• **Problem statement**: Collect each line in the items below that contains the word "highest".

──────── Available records

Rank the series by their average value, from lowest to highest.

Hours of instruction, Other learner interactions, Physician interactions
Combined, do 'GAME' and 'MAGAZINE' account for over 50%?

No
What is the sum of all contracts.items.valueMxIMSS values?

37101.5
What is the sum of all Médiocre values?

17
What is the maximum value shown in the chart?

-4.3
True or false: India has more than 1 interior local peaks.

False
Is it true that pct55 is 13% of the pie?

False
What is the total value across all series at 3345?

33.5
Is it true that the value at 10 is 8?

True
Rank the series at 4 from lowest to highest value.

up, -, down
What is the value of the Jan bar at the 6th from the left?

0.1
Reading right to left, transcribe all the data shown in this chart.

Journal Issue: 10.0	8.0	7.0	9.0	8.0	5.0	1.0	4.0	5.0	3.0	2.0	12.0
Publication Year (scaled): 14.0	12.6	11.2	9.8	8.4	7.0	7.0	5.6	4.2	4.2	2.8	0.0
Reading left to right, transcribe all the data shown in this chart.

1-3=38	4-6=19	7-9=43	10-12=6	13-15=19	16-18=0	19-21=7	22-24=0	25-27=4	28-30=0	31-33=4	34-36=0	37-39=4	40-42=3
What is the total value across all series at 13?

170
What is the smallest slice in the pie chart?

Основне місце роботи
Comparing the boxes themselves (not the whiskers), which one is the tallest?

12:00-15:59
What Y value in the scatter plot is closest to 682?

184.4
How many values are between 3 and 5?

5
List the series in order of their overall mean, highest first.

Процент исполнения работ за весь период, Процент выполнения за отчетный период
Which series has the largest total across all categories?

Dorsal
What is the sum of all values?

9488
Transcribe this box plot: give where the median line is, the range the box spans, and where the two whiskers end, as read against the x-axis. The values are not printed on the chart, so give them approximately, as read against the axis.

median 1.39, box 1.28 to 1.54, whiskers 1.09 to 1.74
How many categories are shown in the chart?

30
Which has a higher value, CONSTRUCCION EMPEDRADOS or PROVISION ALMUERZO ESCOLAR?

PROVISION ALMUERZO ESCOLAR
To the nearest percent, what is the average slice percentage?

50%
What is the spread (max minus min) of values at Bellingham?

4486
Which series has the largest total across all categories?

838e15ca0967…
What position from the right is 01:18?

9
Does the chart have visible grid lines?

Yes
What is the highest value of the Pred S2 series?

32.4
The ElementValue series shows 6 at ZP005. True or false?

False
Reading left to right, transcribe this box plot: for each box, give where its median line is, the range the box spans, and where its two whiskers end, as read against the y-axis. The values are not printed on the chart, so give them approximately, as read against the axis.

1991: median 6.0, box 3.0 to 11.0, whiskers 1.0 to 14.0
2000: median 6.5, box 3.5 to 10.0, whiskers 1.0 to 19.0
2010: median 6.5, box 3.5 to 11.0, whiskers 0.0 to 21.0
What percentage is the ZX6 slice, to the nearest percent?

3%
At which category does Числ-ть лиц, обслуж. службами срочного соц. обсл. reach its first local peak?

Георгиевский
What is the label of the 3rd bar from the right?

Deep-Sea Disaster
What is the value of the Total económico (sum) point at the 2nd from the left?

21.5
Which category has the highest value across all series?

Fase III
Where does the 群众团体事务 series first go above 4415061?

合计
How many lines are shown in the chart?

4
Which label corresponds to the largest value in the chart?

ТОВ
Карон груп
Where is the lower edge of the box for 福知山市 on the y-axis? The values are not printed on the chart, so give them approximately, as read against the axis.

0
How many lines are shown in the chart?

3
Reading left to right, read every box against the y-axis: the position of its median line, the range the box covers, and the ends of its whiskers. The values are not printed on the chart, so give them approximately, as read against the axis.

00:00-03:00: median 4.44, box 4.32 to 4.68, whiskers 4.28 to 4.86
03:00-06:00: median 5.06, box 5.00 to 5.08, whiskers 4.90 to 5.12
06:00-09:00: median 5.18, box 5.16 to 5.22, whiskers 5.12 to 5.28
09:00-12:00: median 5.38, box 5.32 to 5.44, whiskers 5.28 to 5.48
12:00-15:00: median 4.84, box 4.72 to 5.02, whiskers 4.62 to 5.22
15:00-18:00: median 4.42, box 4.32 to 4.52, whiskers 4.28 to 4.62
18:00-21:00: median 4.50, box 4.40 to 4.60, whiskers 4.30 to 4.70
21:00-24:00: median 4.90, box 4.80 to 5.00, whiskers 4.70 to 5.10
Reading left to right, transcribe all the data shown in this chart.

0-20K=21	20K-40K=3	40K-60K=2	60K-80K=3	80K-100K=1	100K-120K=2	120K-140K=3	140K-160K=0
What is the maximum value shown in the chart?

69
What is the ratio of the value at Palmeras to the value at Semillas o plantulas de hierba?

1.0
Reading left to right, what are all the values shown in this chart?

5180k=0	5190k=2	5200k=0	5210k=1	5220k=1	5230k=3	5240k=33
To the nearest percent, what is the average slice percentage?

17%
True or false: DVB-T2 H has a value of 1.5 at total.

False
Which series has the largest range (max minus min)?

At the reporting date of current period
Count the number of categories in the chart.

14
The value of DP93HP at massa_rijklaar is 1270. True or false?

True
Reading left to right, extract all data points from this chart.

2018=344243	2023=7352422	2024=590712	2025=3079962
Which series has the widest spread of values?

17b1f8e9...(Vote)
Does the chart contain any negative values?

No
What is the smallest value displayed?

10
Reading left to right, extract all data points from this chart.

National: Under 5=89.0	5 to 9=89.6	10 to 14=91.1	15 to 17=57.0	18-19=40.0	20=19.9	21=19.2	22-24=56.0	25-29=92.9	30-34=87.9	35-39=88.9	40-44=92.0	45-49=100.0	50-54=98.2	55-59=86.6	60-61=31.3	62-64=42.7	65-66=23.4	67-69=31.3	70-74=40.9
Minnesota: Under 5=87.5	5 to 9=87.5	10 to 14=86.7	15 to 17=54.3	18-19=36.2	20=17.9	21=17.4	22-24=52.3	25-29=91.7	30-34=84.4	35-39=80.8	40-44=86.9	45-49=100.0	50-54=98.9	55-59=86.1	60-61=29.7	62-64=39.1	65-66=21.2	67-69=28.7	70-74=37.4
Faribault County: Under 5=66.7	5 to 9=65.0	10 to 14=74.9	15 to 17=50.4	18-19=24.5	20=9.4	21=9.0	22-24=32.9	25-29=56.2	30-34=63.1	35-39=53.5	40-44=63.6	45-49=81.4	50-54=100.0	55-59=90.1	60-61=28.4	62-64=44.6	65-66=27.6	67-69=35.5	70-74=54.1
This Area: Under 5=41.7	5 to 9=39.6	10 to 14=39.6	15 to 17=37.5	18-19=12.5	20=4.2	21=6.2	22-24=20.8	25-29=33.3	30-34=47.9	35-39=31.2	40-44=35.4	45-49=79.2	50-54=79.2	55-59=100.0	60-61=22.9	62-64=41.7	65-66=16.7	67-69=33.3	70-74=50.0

────────────────

• **Answer for the task**:
Rank the series by their average value, from lowest to highest.
Rank the series at 4 from lowest to highest value.
List the series in order of their overall mean, highest first.
What is the highest value of the Pred S2 series?
Which category has the highest value across all series?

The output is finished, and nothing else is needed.